His father's profession, a Brazilian diplomat, allowed Horta to live in different countries and cities, including Brasília and Rio de Janeiro. From his mother he inherited a connection with the Aladdin's story. 'My mother from Belém do Pará was an orphan. She was the one that told me the story of Aladdin, the first I can remember. I was curious about how something [Arab] that does not exist [in writing] in Arabic could emerge for the first time in French. That was a mystery to me,' said Horta to ANBA.
Paulo is a Literature professor at New York University and is specialized in 'Arabia Nights'
Paulo became a Literature professor at New York University (NYU) in Abu Dhabi, where he has taught for seven years. During his research, Horta found the journals of the French translators of the book, where they reveal their true sources. The discovery led him to publish the book 'Marvellous Thieves – Secret Authors of the Arabian Nights,' and this year he edited a new version of the original tale of Aladdin (excerpt of the book cover pictured above).
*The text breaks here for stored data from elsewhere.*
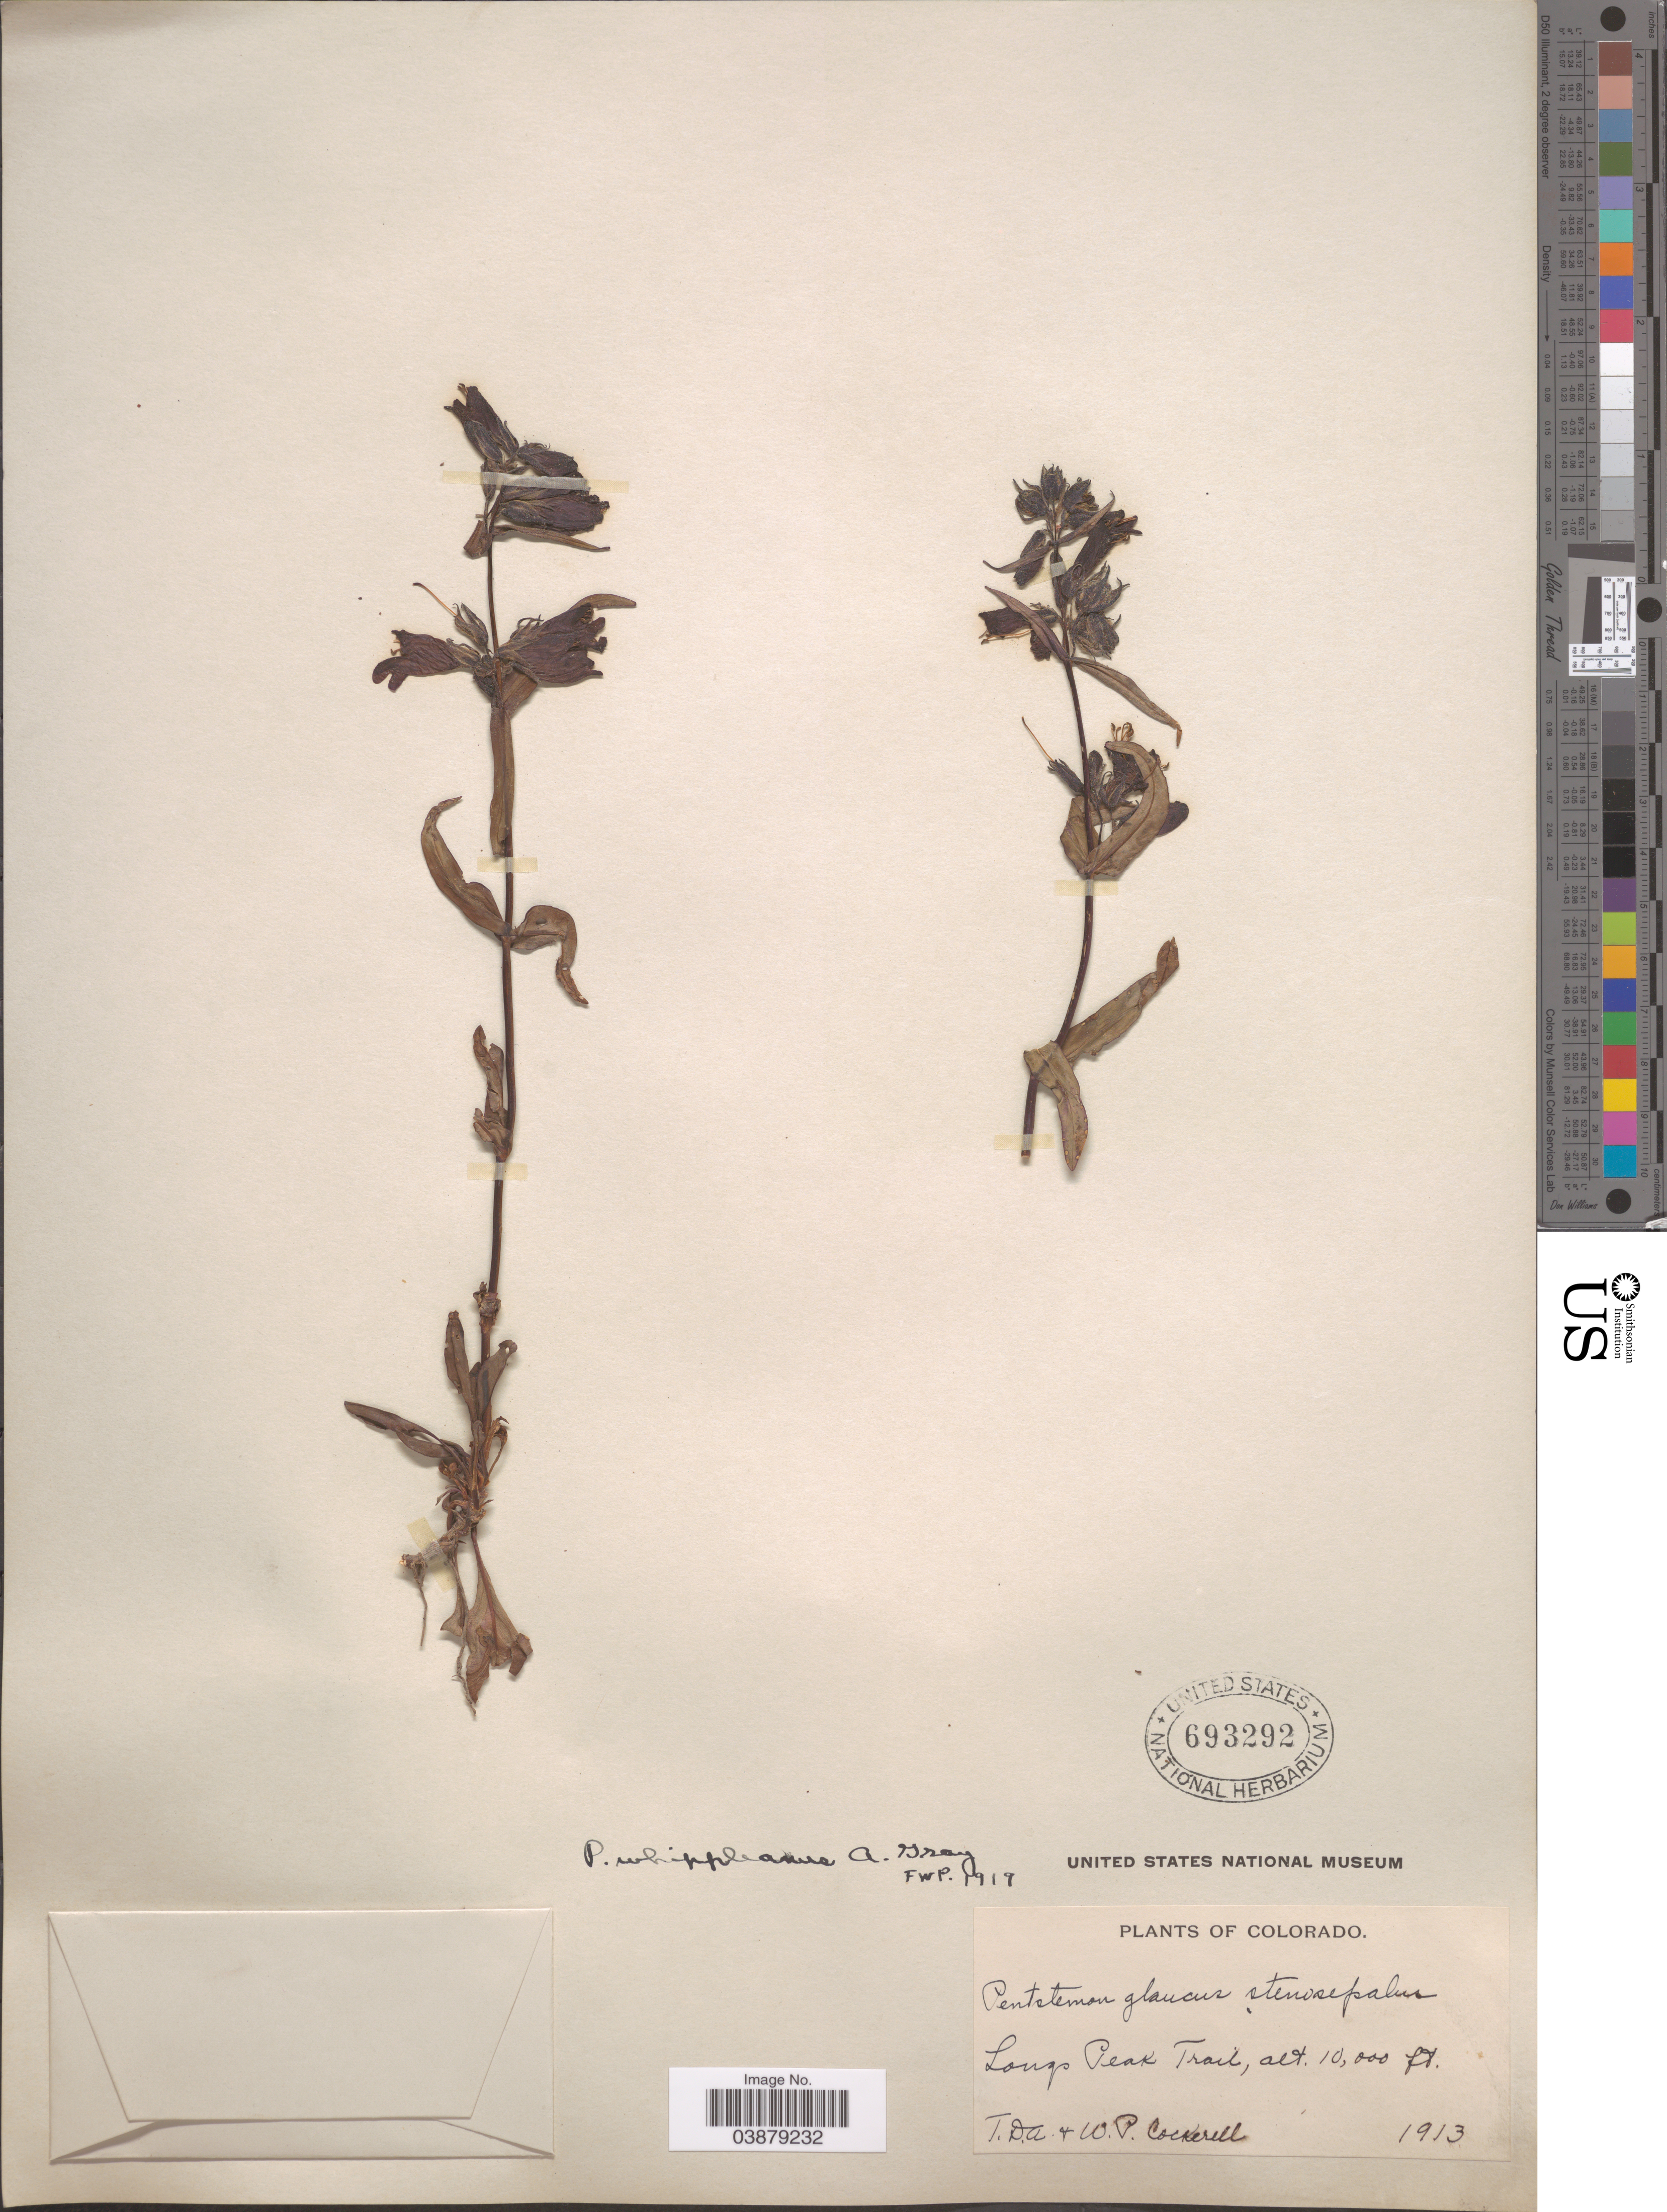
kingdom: Plantae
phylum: Tracheophyta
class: Magnoliopsida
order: Lamiales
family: Plantaginaceae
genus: Penstemon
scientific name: Penstemon whippleanus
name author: A. Gray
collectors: T. Cockerell & W. Cockerell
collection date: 1913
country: United States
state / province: Colorado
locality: Longs Peak Trail.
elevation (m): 3048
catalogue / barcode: US 693292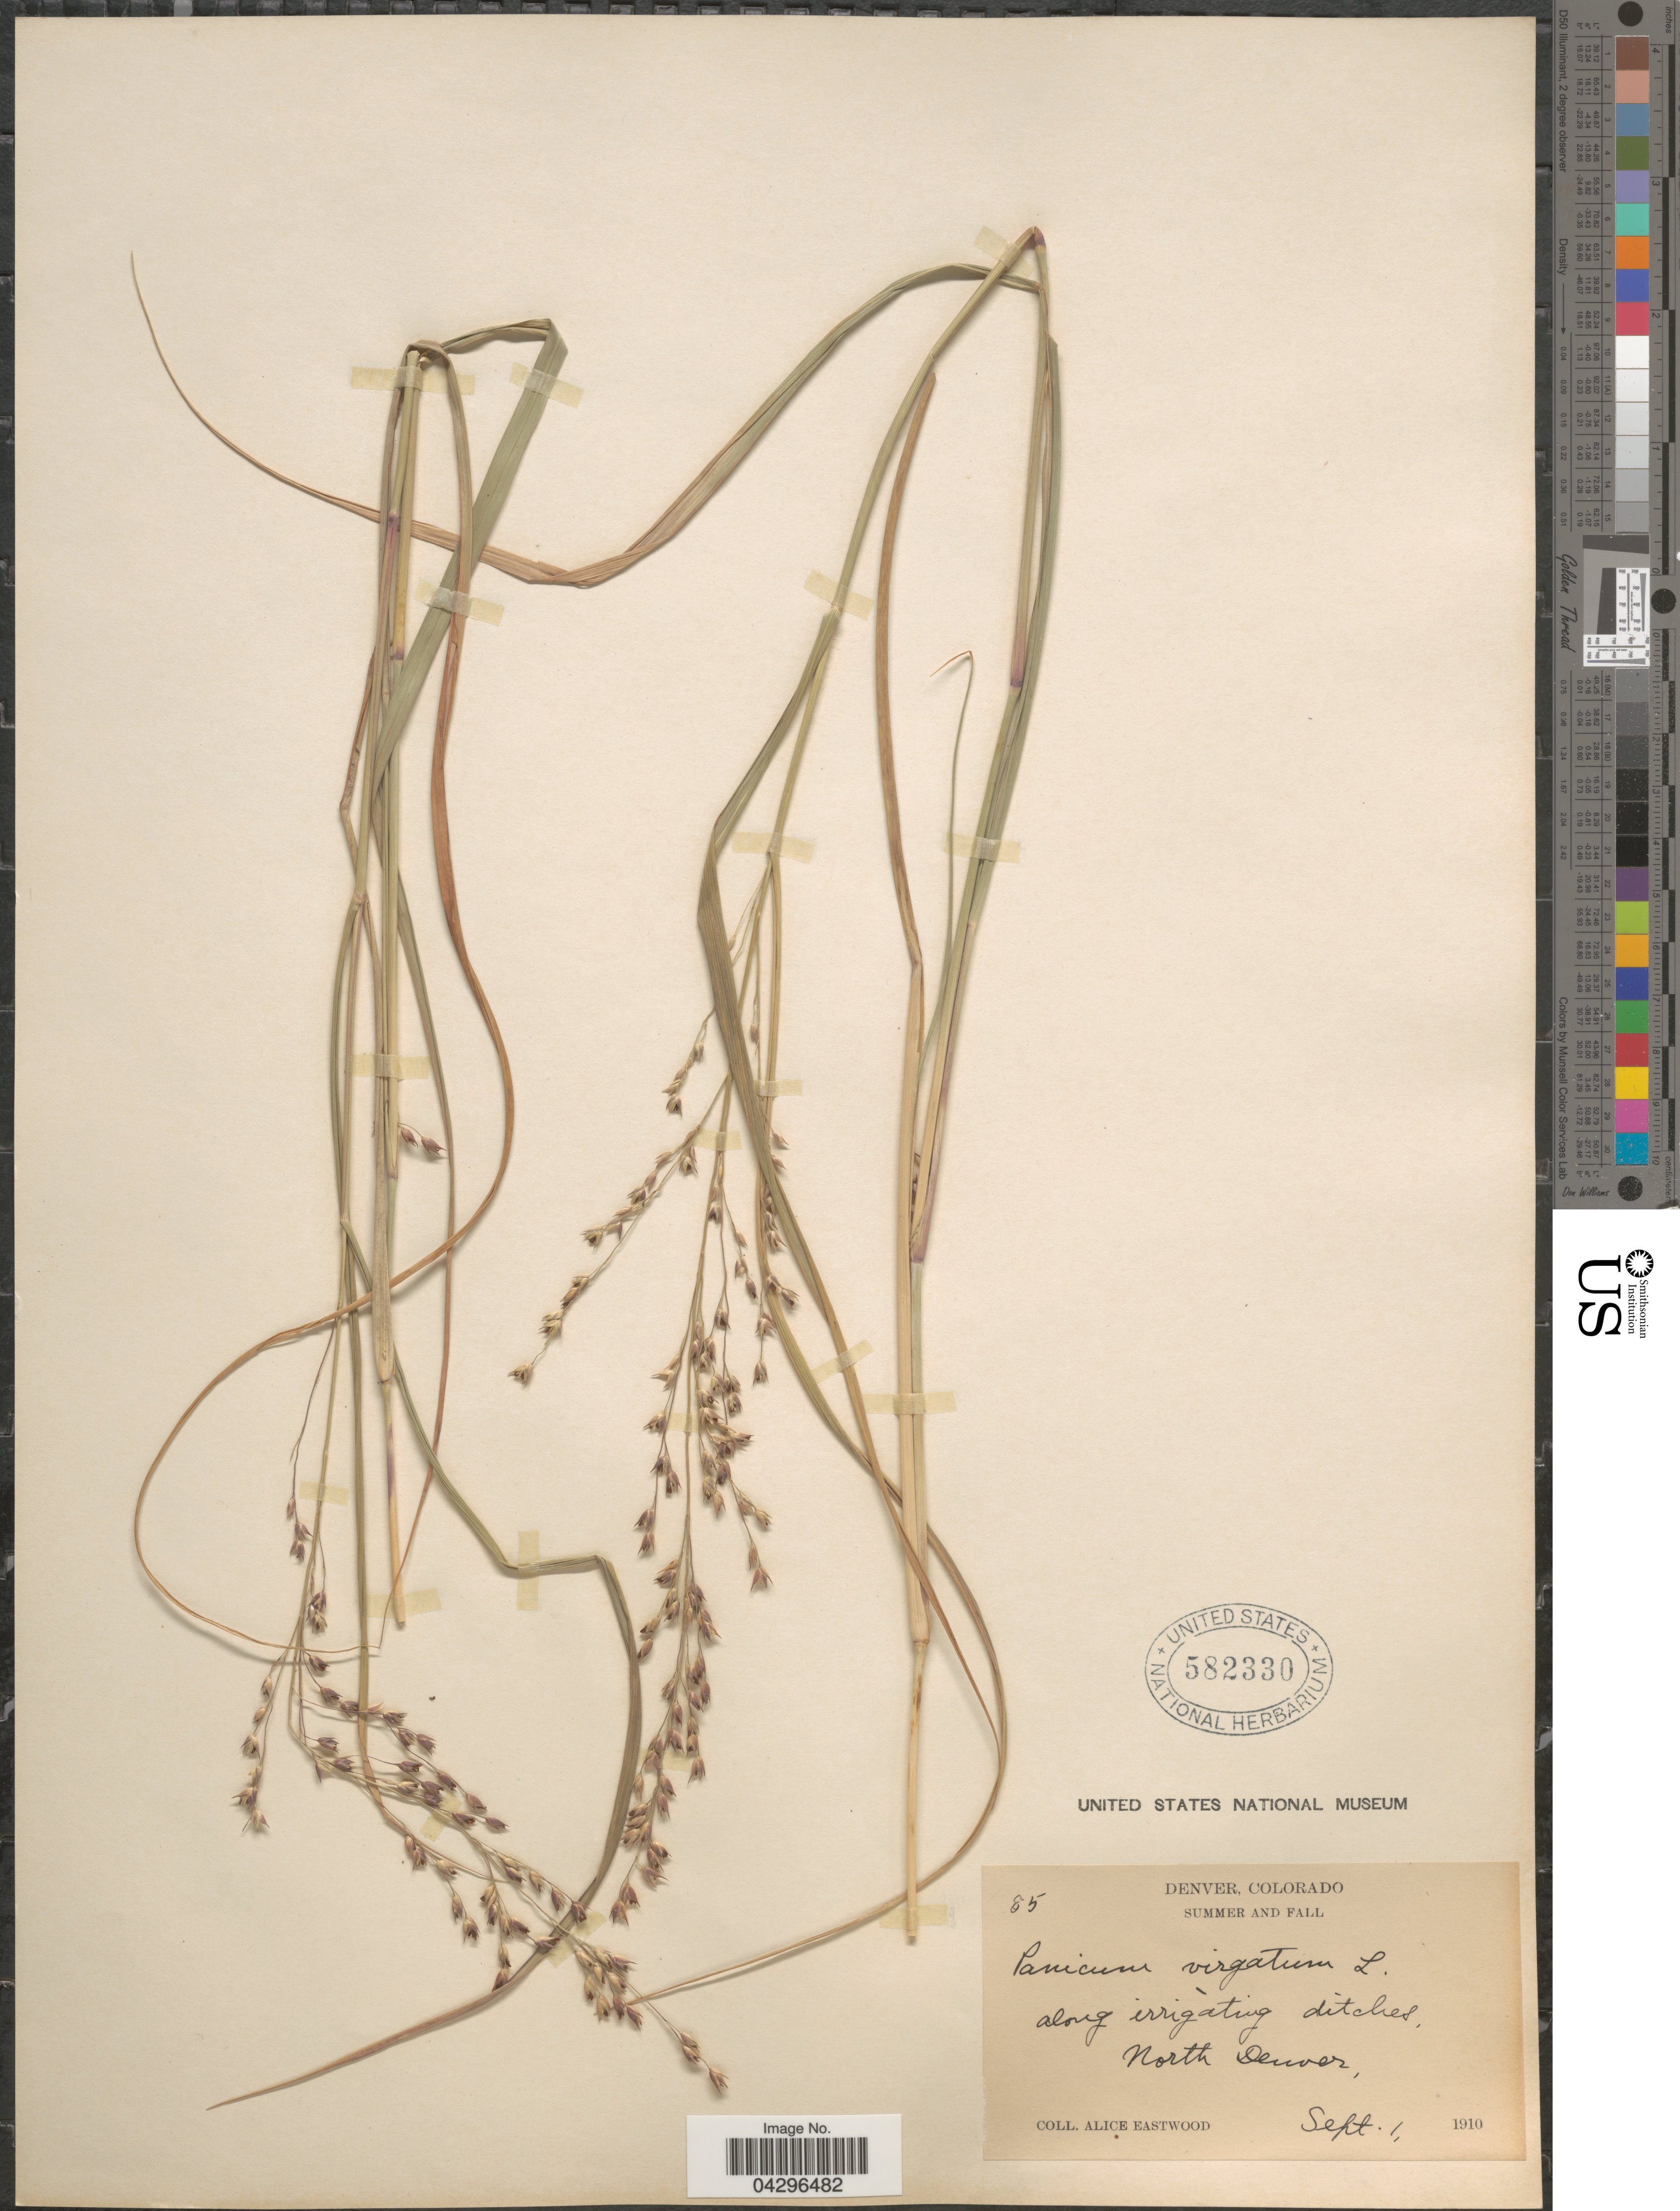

He edited the English translation from the French, while the Portuguese edition in Brazil that was published in May has his organization, introduction and a new preface.
The discover of the active participation of an Arab in the story creation is the main reason for the publication. 'The translation took the character of an Arab traveler. The great breakthrough is that we had always thought that most of the literary value had come from the French. Now we know that a great deal of it comes from the Syrian traveler Hanna Diyab. It is not just a French dream about the Arab world. Maybe it is an Arab dream about the French world. Whether he came up with that story, he chose it. It was shared by a teller of stories we didn't know,' Horta said.
To unravel the mystery, Paulo Horta resorted to the journal of Hanna Diyab, who wrote about his encounter with 'an old man who needed stories.' In the same lines, in his journal, Galland mentioned having heard the story of Aladdin from Diyab. Therefore, with the addition of stories told by the Syrian, the French translator could conclude 'Arabian Nights,' which had only 40 stories from the original Arabic manuscript, lasting only 280 nights. 'But he never mentioned Hanna when the story was published,' said the professor, who founded the missing piece, the Syrian's journal, in the Vatican.